** Task prompt **
The part below that opens with the line containing "red paddle 2123" and closes with the line containing "An object name" should be copied exactly, minus any pictures.
*** Opening of Data under study ***
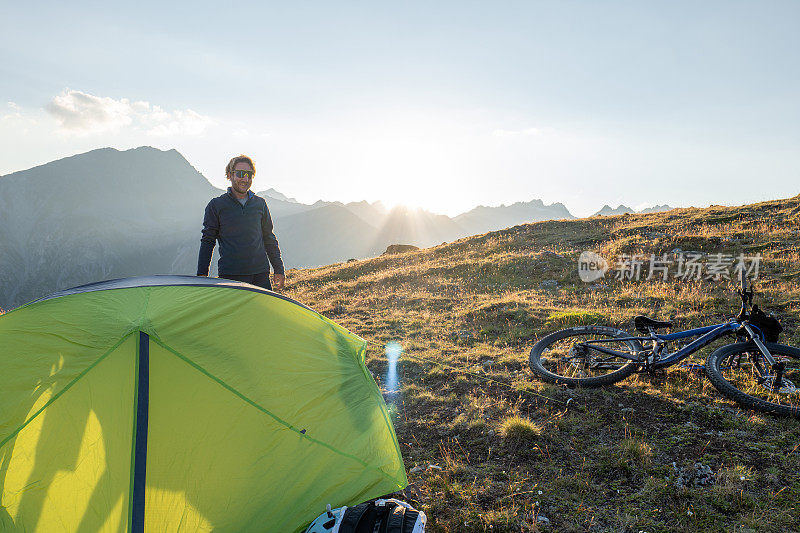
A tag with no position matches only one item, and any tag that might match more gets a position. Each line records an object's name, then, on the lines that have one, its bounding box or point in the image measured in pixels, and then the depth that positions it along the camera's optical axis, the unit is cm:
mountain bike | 543
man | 698
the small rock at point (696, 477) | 419
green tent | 324
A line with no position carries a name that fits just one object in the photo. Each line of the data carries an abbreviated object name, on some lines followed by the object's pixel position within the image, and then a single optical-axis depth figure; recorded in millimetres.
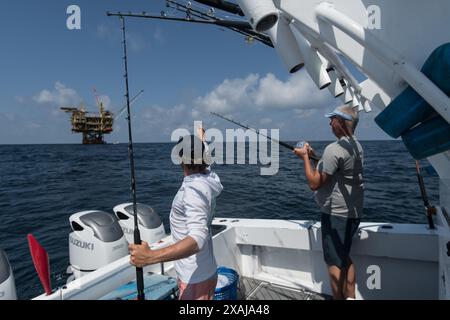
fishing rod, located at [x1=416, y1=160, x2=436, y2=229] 3068
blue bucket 2574
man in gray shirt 2447
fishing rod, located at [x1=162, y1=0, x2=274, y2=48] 3267
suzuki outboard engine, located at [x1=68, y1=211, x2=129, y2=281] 3342
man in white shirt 1509
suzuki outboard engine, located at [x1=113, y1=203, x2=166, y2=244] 3920
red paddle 2123
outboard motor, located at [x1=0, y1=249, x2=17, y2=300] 2584
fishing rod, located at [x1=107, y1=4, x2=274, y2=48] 3199
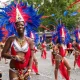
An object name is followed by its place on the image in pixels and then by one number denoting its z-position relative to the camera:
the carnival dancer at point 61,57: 11.32
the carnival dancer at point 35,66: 14.37
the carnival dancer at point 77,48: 16.66
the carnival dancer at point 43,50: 27.23
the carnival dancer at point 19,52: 7.04
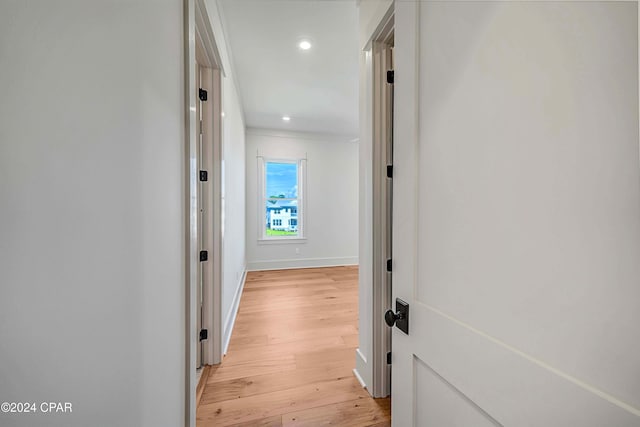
*** Close of Data under study ***
** Result **
red paddle 2123
outboard motor, located at [x1=0, y1=249, x2=17, y2=300] 2584
fishing rod, located at [x1=107, y1=4, x2=274, y2=48] 3199
An object name is followed by its place on the image in pixels and then by one number denoting its z-position relative to the camera:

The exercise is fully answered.